For any organization, there's an inextricable link between the employee and the customer's company experience. In fact, each informs the other. Engaged employees will provide positive customer experiences, while satisfied customers will serve to boost employee engagement. Consider, also, that employees — or their families, friends and relatives — may also be customers of the organization. The many hats people wear these days — online and off — mean that experiences with organizations must be consistent, whether the person is an employee or customer. How can you evaluate your customer experience and apply the lessons learned to keep your employees happy? Partnering with HR is the beginning.
Company Experience: What Do You Want the Market to Know?

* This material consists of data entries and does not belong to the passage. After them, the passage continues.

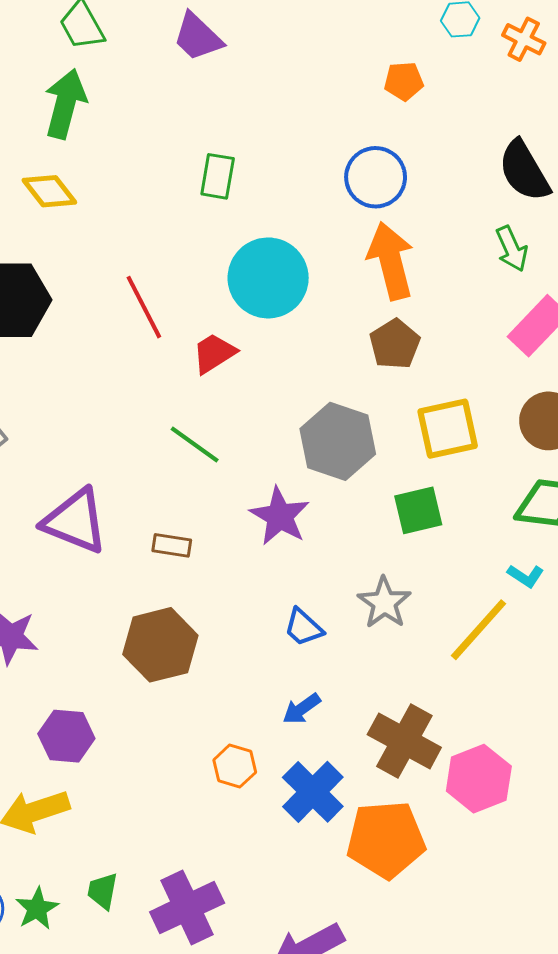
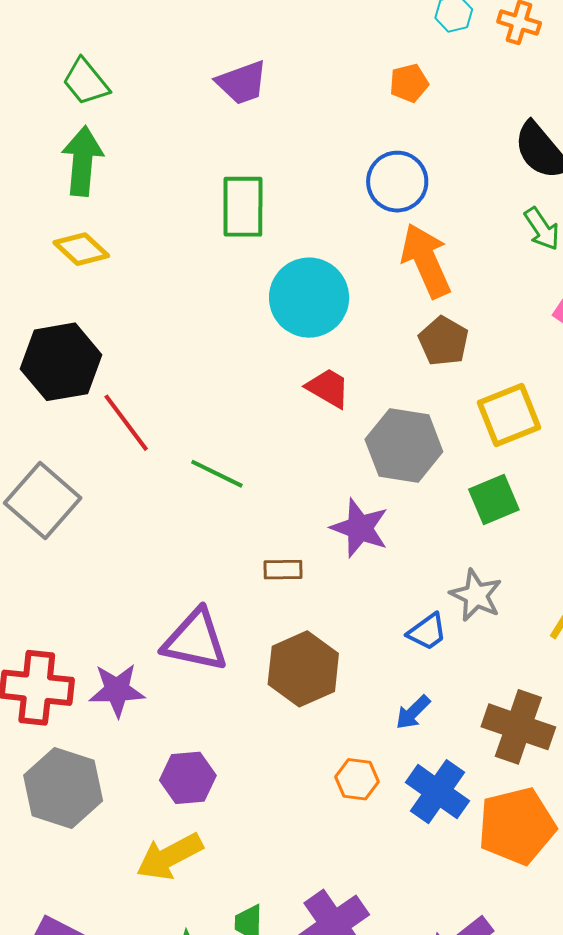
purple trapezoid: (198, 37) -> (242, 83), moved, turned -54
green rectangle: (218, 176) -> (243, 207), size x1.4
red line: (144, 307) -> (126, 423), moved
red trapezoid: (214, 353) -> (328, 388), moved, turned 72
green line: (195, 444) -> (217, 474), moved
purple triangle: (75, 521) -> (195, 641), moved
brown rectangle: (172, 545) -> (283, 570), moved
blue trapezoid: (303, 627) -> (427, 632), moved, turned -69
brown hexagon: (160, 645) -> (303, 669), moved

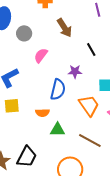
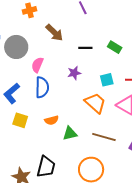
gray circle: (24, 33) -> (16, 47), size x1.5
black line: (91, 49) -> (85, 48), turned -48
blue semicircle: (58, 90) -> (42, 87), moved
yellow square: (12, 106) -> (20, 120), turned 35

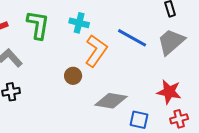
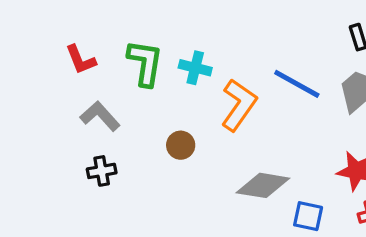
cyan cross: (79, 23) -> (195, 68), moved
brown circle: (73, 76) -> (181, 145), moved

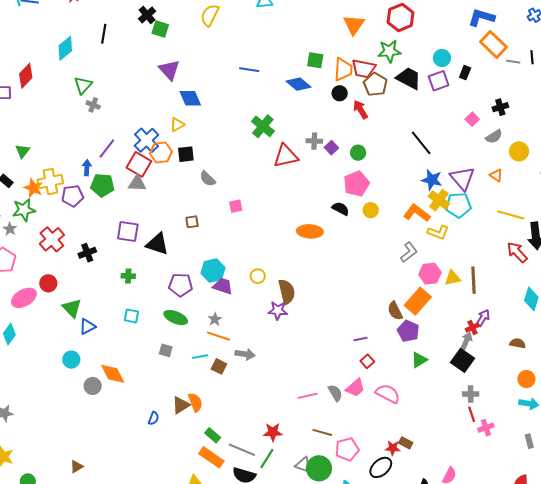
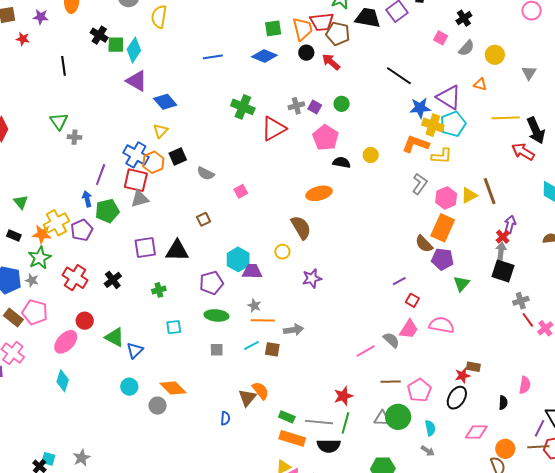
cyan diamond: (65, 48) -> (134, 50), moved
pink pentagon: (356, 184) -> (326, 138), moved
brown semicircle: (287, 292) -> (301, 227), moved

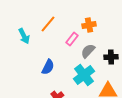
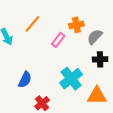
gray semicircle: (88, 51) -> (95, 37), moved
blue semicircle: (48, 67) -> (25, 80), moved

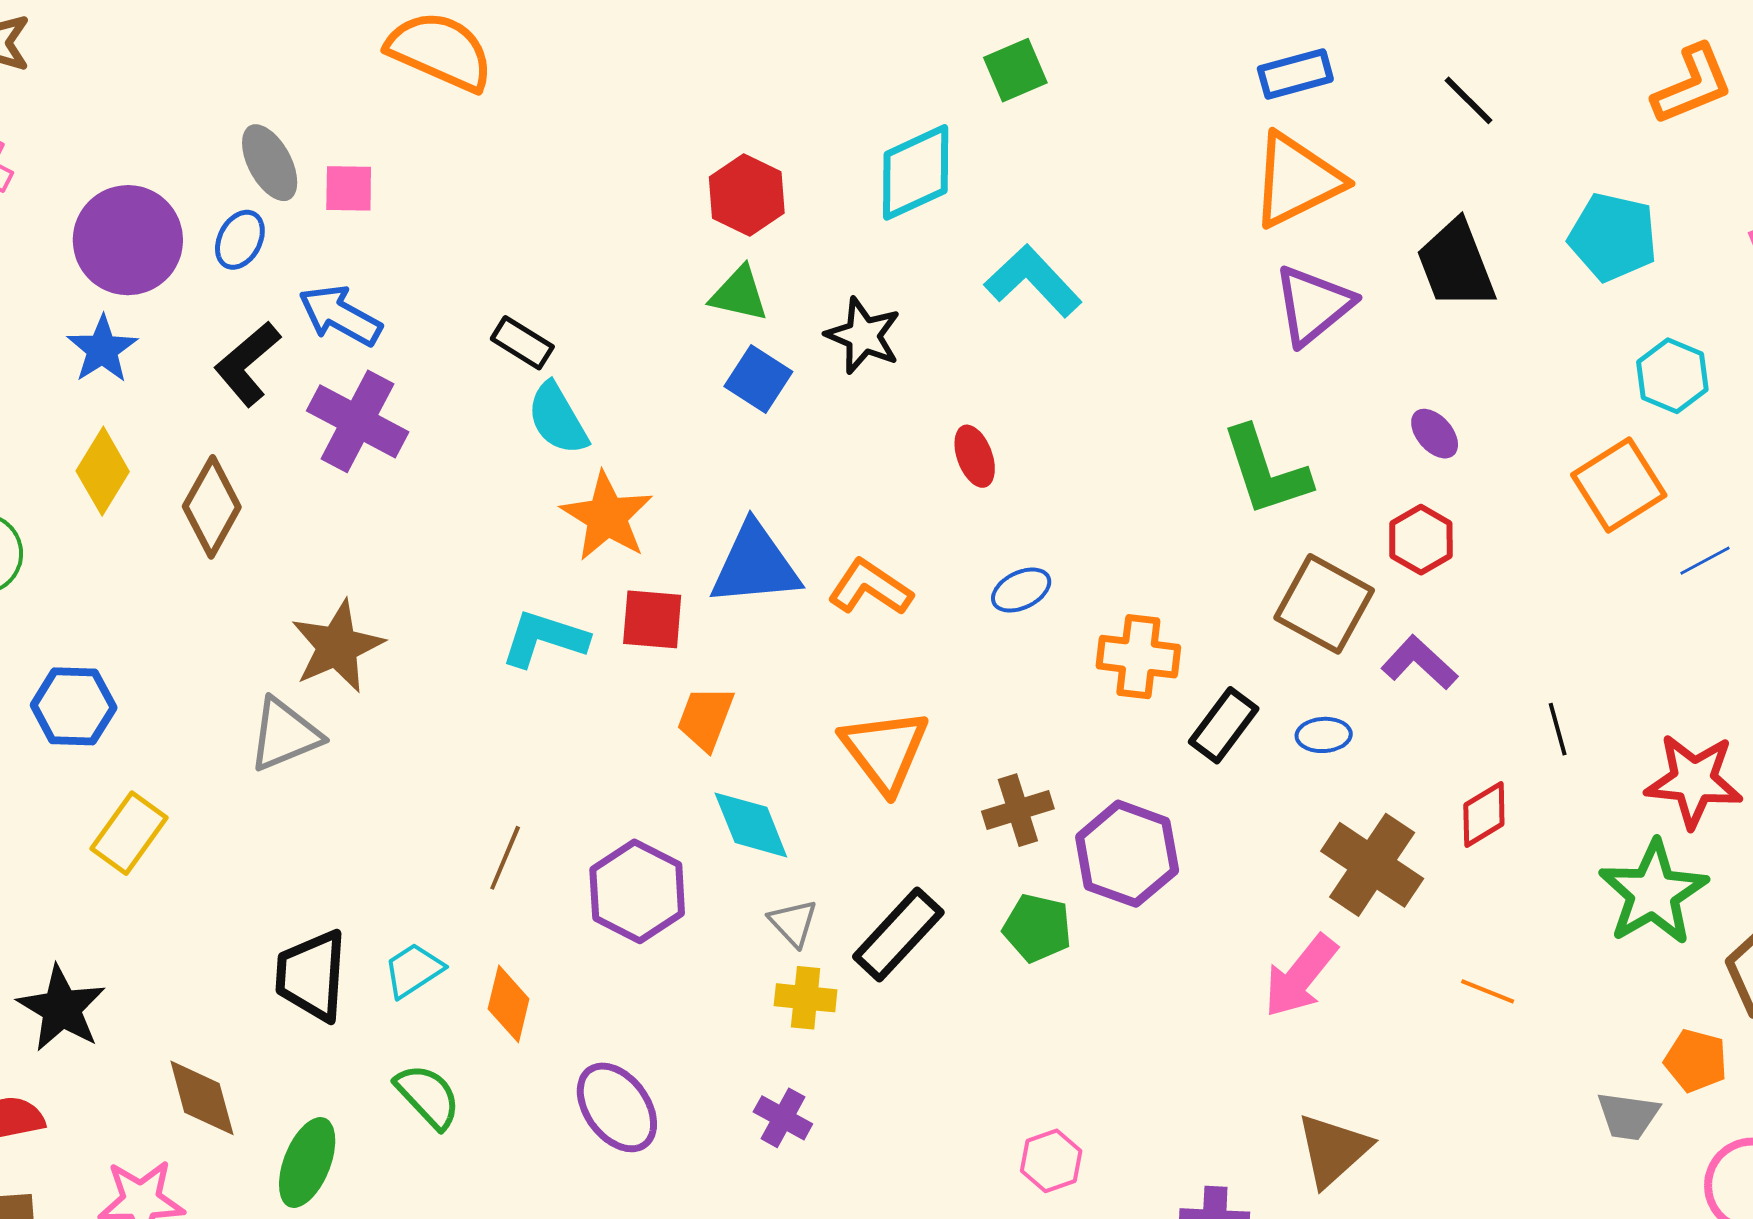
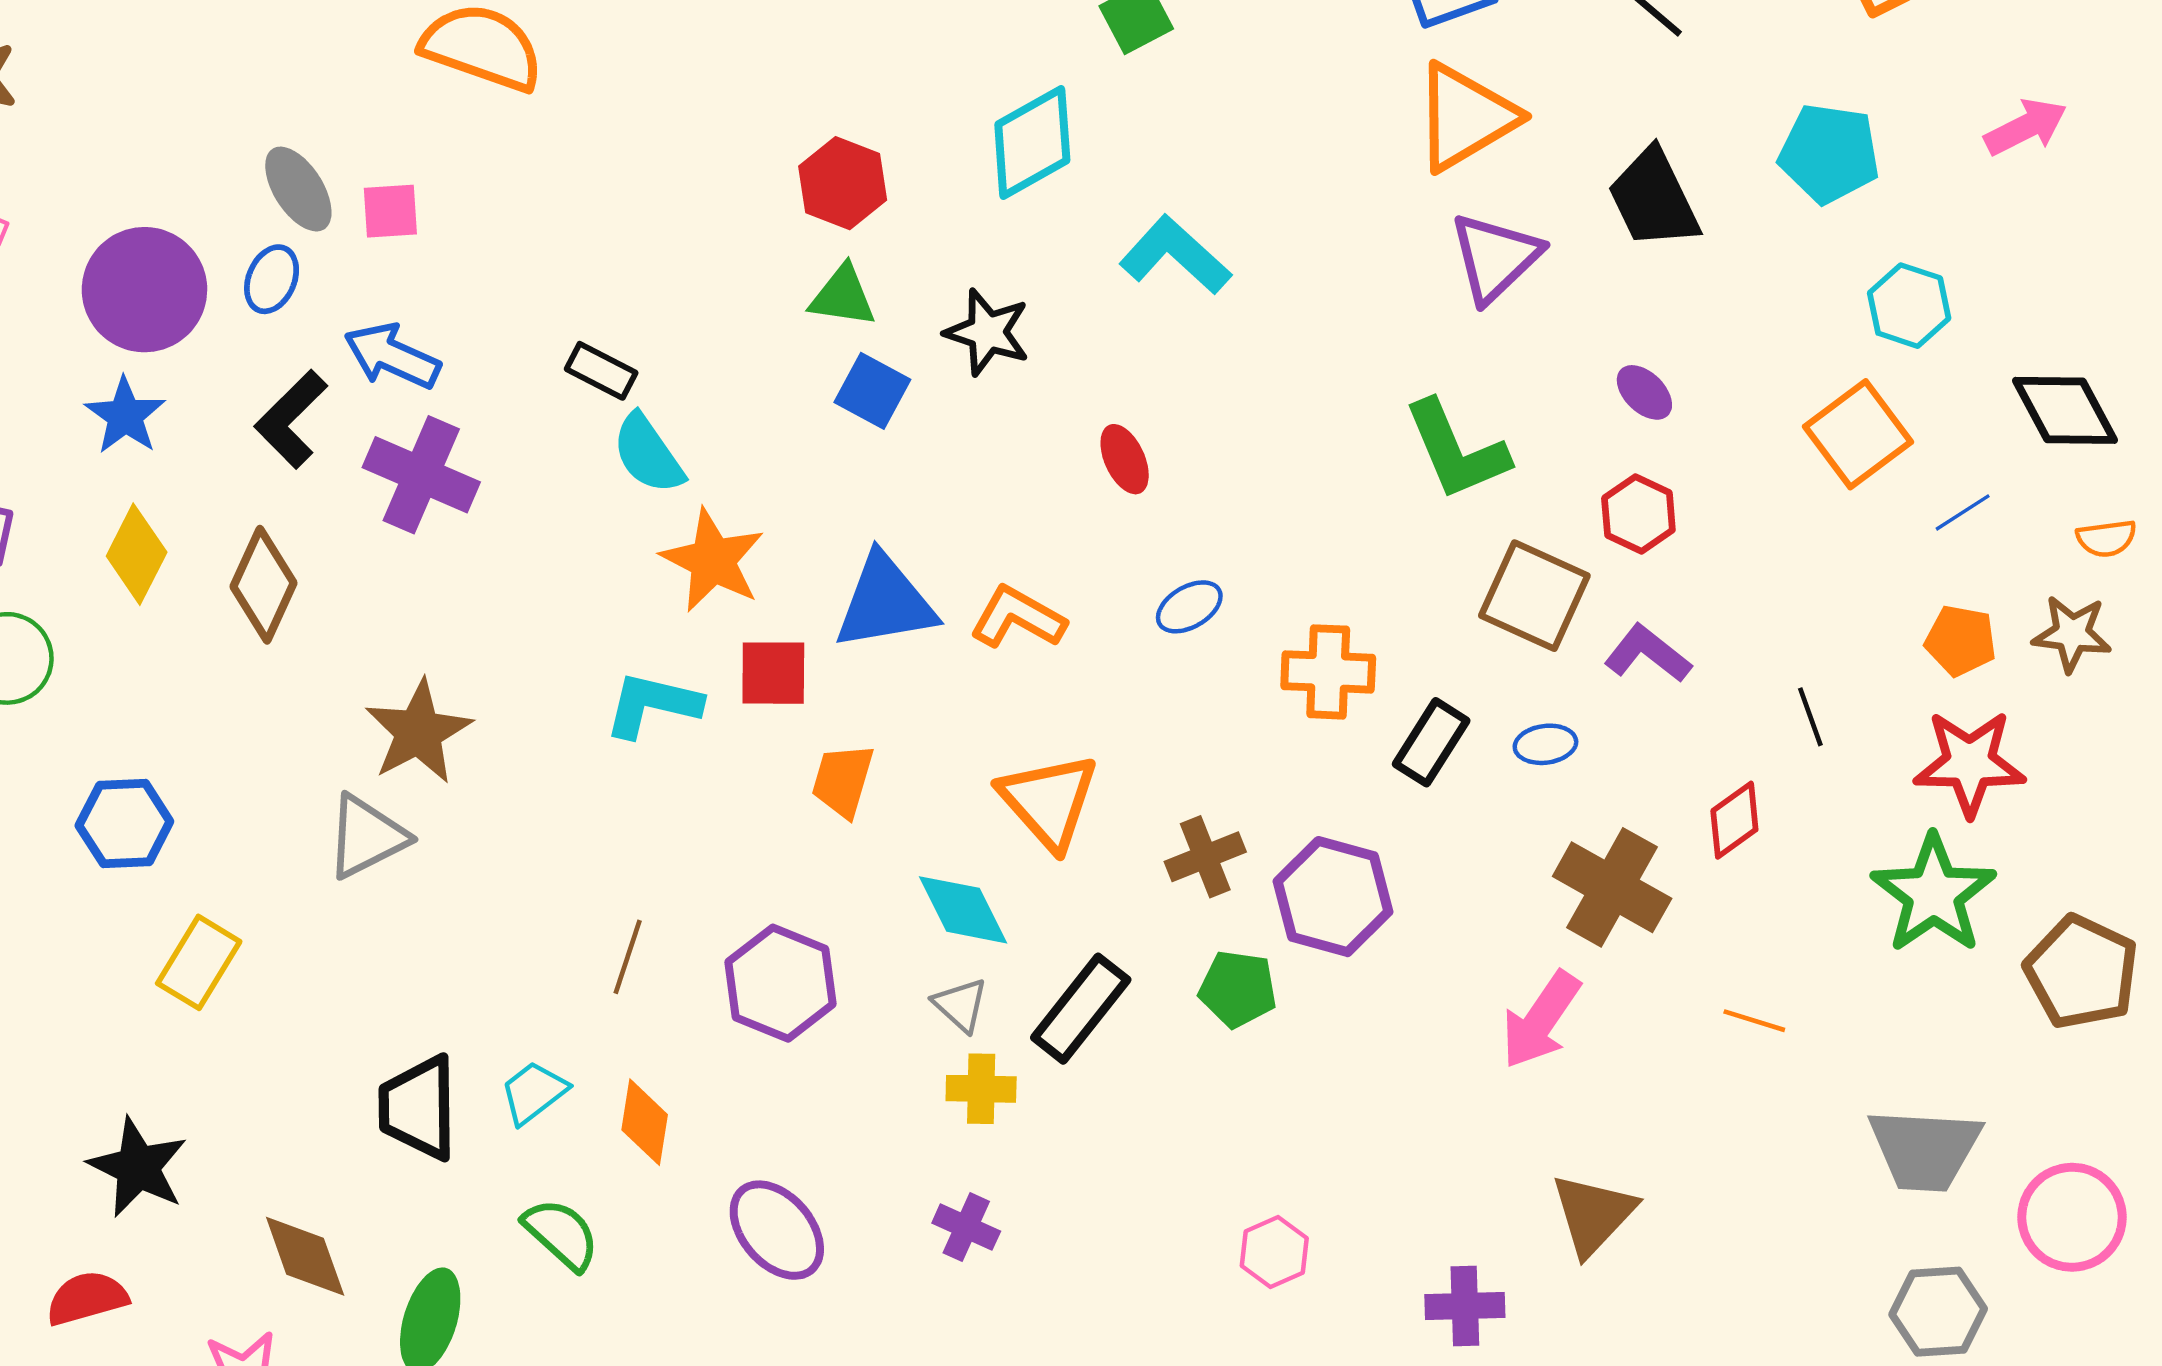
cyan diamond: (751, 825) -> (963, 910), moved
orange pentagon: (1696, 1061) -> (1961, 641), moved
gray trapezoid: (1628, 1116) -> (1925, 1149), size x1.6

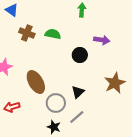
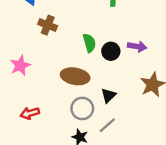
green semicircle: (53, 34) -> (89, 43), moved, turned 63
purple arrow: (102, 40) -> (137, 46), moved
brown ellipse: (36, 82) -> (75, 76), moved, turned -50

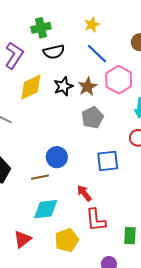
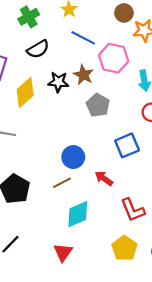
green cross: (41, 28) -> (29, 17), moved
black star: (63, 86) -> (58, 82), turned -30
red arrow: (84, 193) -> (104, 178), moved
yellow pentagon: (67, 240) -> (124, 248), moved

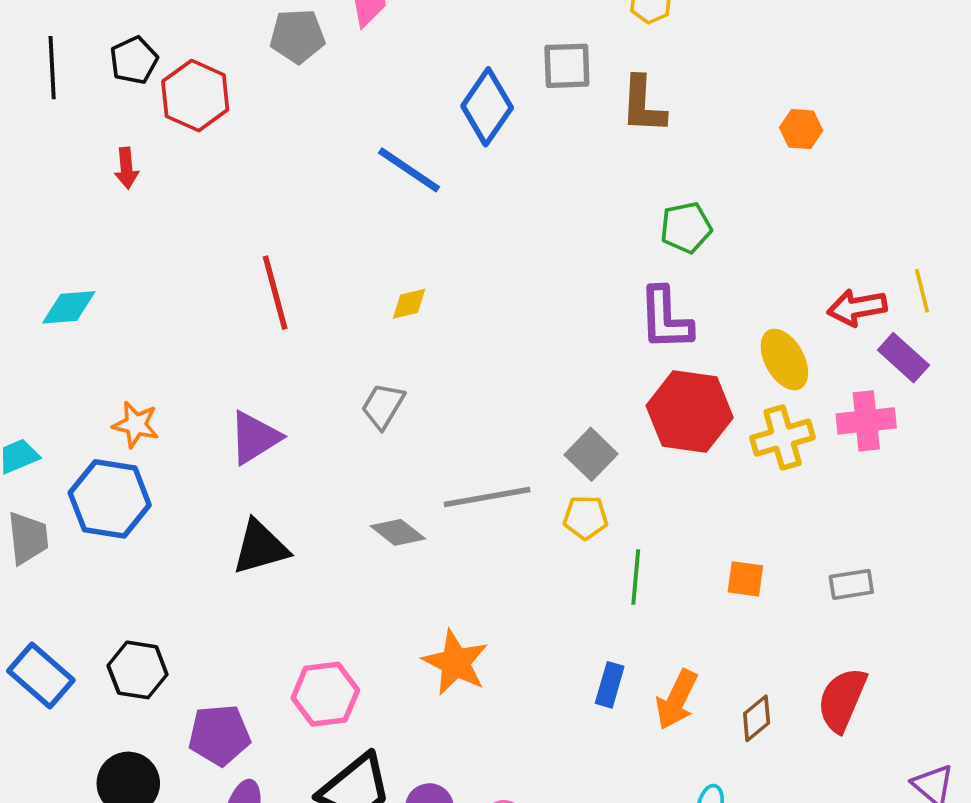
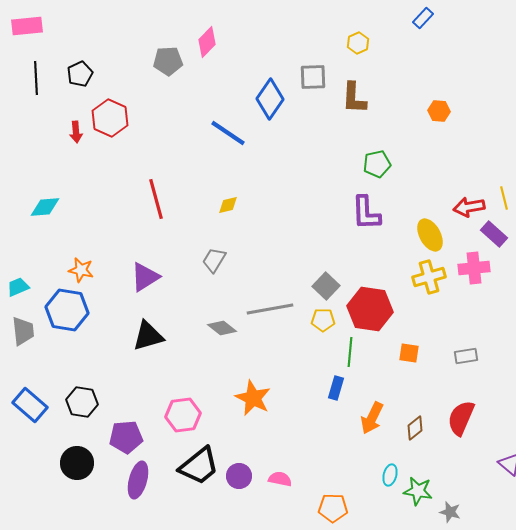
red hexagon: (195, 96) -> (110, 118), moved
red hexagon: (690, 412) -> (370, 309), moved
blue rectangle: (610, 685) -> (336, 388), moved

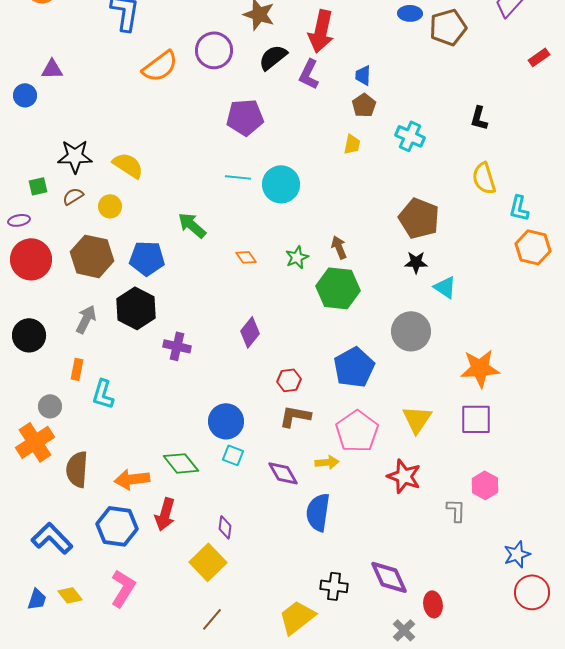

A critical first step is aligning the customer experience with desired brand attributes. Organizations don't always define their brands— consumers do. But, organizations can, and should, work to manage their brands effectively. That starts with agreeing to the key brand attributes that the organization wishes to be valued for. Those attributes will vary by organization, but could include such things as excellence, service or affordability.
Once that list has been developed and agreed upon, it's important to do a reality check to determine whether, and to what extent, customers believe that the organization, its products and services — and its employees — exemplify those attributes. What will emerge from this analysis is an indication of areas where you may be exceeding, or failing to meet, your expectations of how you wish your organization to be viewed. Areas where you're not meeting expectations — gaps — can be a good starting point for identifying ways in which employees can play an important role in closing those gaps.
Managing the Gaps
Suppose one of the brand attributes an organization wishes to be known for is its high-quality product. But, when customers are surveyed they indicate that they'd collectively rate the business as a four on a scale up to 10 (with 10 being high), when it comes to product quality. Do employees have a role to play in boosting quality? The answer is yes. But they need to have the right tools, training and support to serve effectively in this role. Put training initiatives in place to address specific areas of opportunity for improvement. You can begin calculating the ROI by the following:
- Tracking potential savings that might occur through fewer errors, which have a direct tie to customer satisfaction
- Customer response to questions related to "would you recommend" (generally referred to as a Net Promoter Score — NPS)
- Using other metrics that can be drawn between business actions and customer and employee satisfaction
A Role for Finance, HR and Marketing
Effectively managing employee and customer actions and perceptions requires a partnership and collaboration between the corporate functions of finance, HR and marketing, among others. Finance leaders can help to cultivate these relationships by helping HR and marketing quantify the impacts their efforts have on the organization's bottom line. Managing the company experience matters — for everyone.